Emotional war die Saar-Wählerschaft mehrheitlich wohl eher vom „Pattex-Effekt“ ergriffen, dem beharrlichen Kleben am – wenn auch nur scheinbar – Bewährten, denn was mit denen ist, die auf Sozialstaatlichkeit substanziell angewiesen sind, geht den Gewinnern am Allerwertesten vorbei, sie fühlen nicht solidarisch mit Prekarisierten, auch wenn sie selbst jederzeit ebenfalls Absteiger werden könnten.

Die Linkspartei-Chefin Kipping beanstandete, dass sich SPD und Linkspartei zu unbestimmt zu Rot-Rot-Grün positioniert hätten, um eine Begeisterungswelle für ein „Mitte-Links-Bündnis“ erfolgreich durchs Saarland rollen zu lassen.

Wie genau eine „Bestimmtheit“  zu stemmen wäre, wo doch kolportiert wird, die Saar sei gemessen am Bundesdurchschnitt bereits leicht links gestrickt – Kramp-Karrenbauer gilt beispielsweise CDU-Arbeitnehmer-beflügelt – spart Kipping aus.

Dafür legte sich Kippings Co-Chef Riexinger mächtig ins Zeug, die SPD und die Grünen unisono zur Bundestagswahl in den öffentlichen Beichtstuhl zu zwingen, um dort ein klares Bekenntnis zur Linkspartei abzugeben.

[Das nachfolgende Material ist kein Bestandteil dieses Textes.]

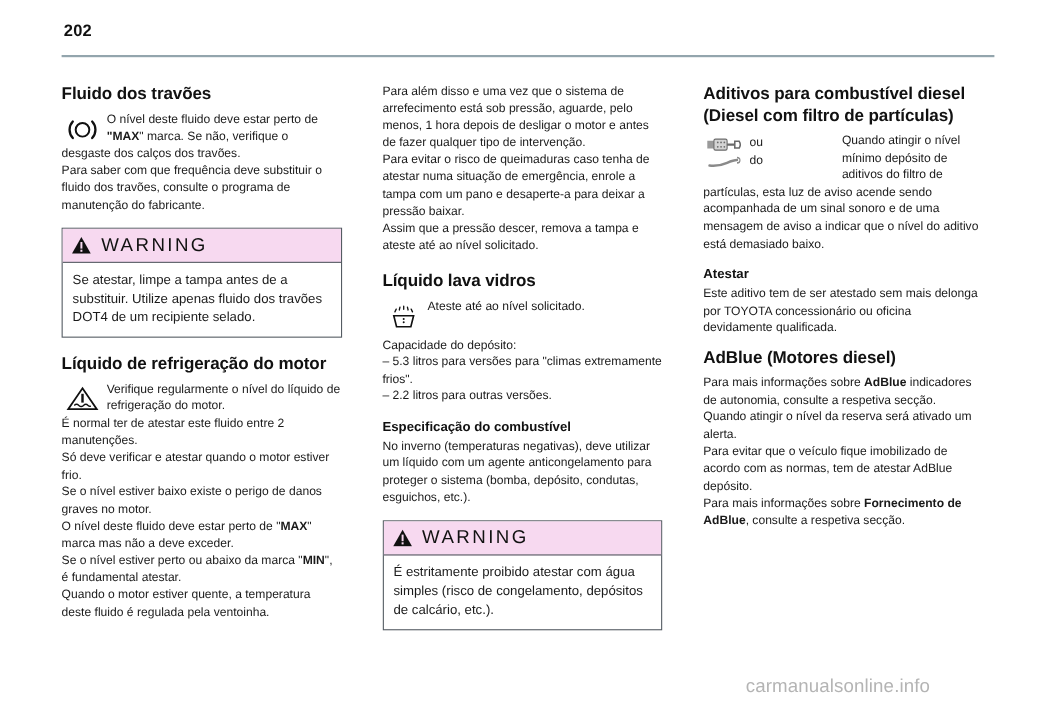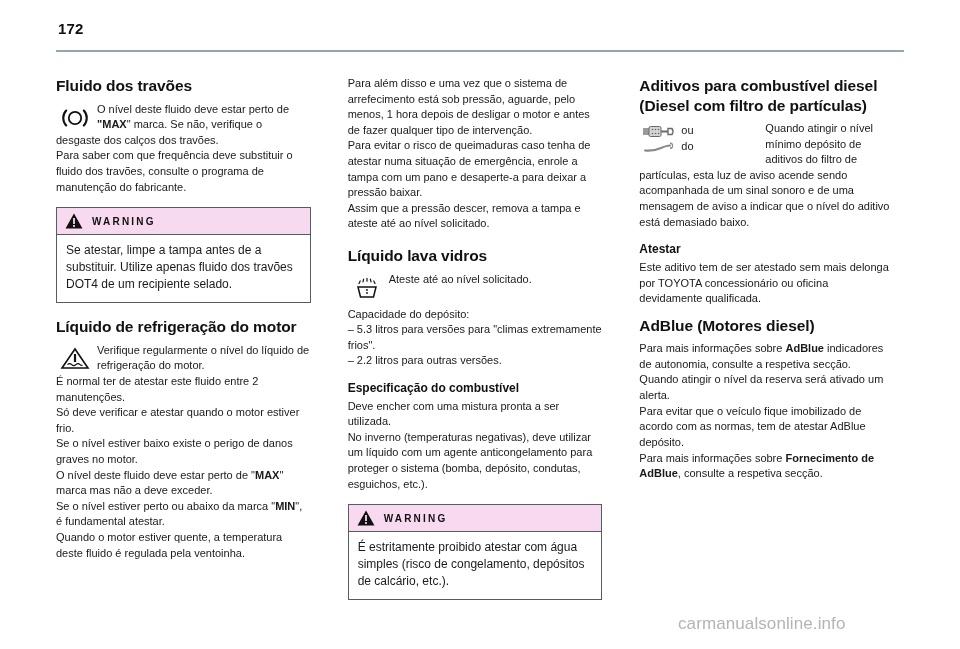"172" div.page-number { text: 172 -> 202 }
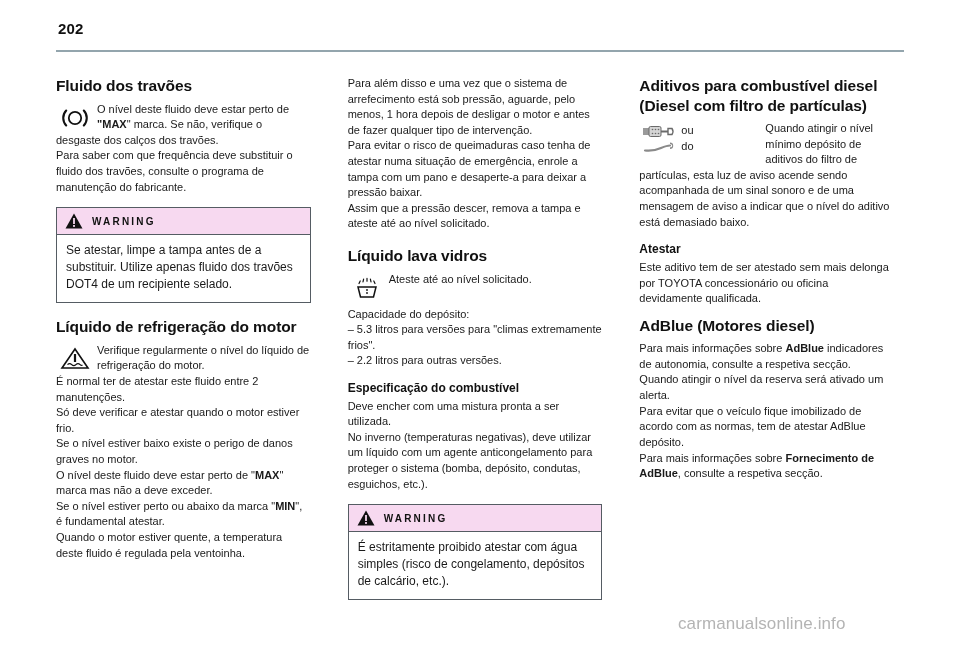"WARNING" .warning-title { font-size: 10px -> 17px; font-weight: bold -> normal }
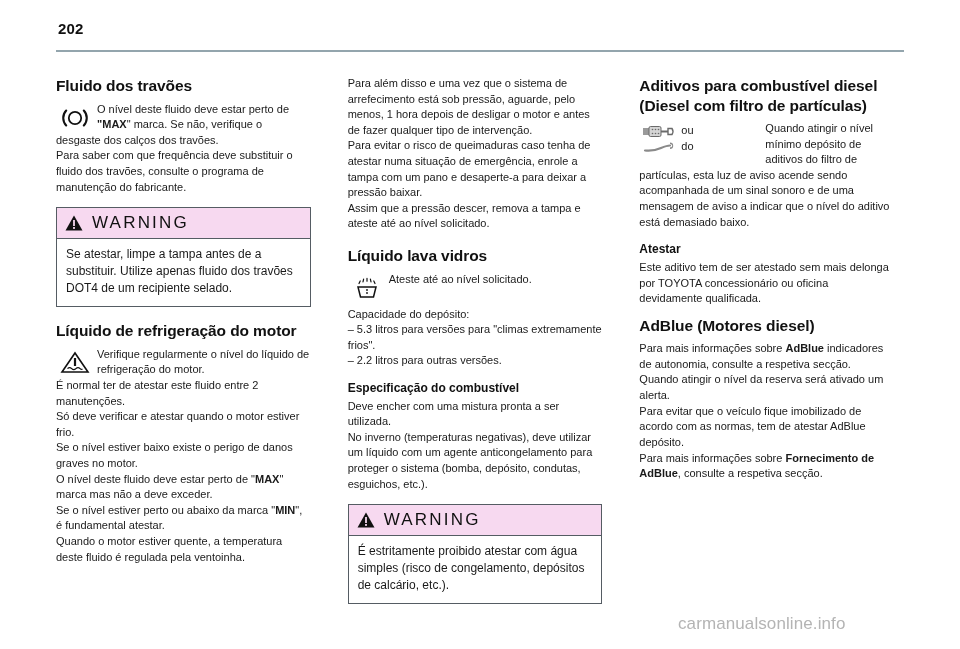"Deve encher com uma mistura" p.body { html: <p>Deve encher com uma mistura pronta a ser utilizada.</p> -> none }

Ob Riexinger mit derlei forcierten politischen Glaubensbekenntnissen Entzückung bei der SPD und den Grünen unmittelbar nach den problematischen Saar-Signalen auslöst, wage ich zu bezweifeln.

Als Schwarzmaler scheint mir zwischenzeitlich eher R2G-Schockstarre an der Tagesordnung zu sein.

Als R2G-Maler sehe ich allerdings hoffnungsfroh, dass die Landtagswahlen im Wonnemonat Mai in Schleswig-Holstein und Nordrhein-Westfalen das Kipping'sche „Mitte-Links-Bündnis“ mit völlig neuem Leben füllen und bis September am Köcheln oder gar Brodeln gehalten werden können.

Allerdings „müssen alle drei Akteure dafür werben“, wie es die General-Strategin der Linken, Katja Kipping, wohl zu arrangieren gedenkt, damit sich die Landtagswahlen nicht zu „unbestimmt“ und damit ineffektiv im Sande von SPD-Albigs niederer Geest in Schleswig-Holstein oder gar im antiquarischen Ahlener Programm der NRW-CDU verlaufen, sondern Großes zu stemmen vermögen, sprich die aufgekommene Wechselstimmung für sozialen, ökologischen und demokratischen Fortschritt nutzbar zu machen.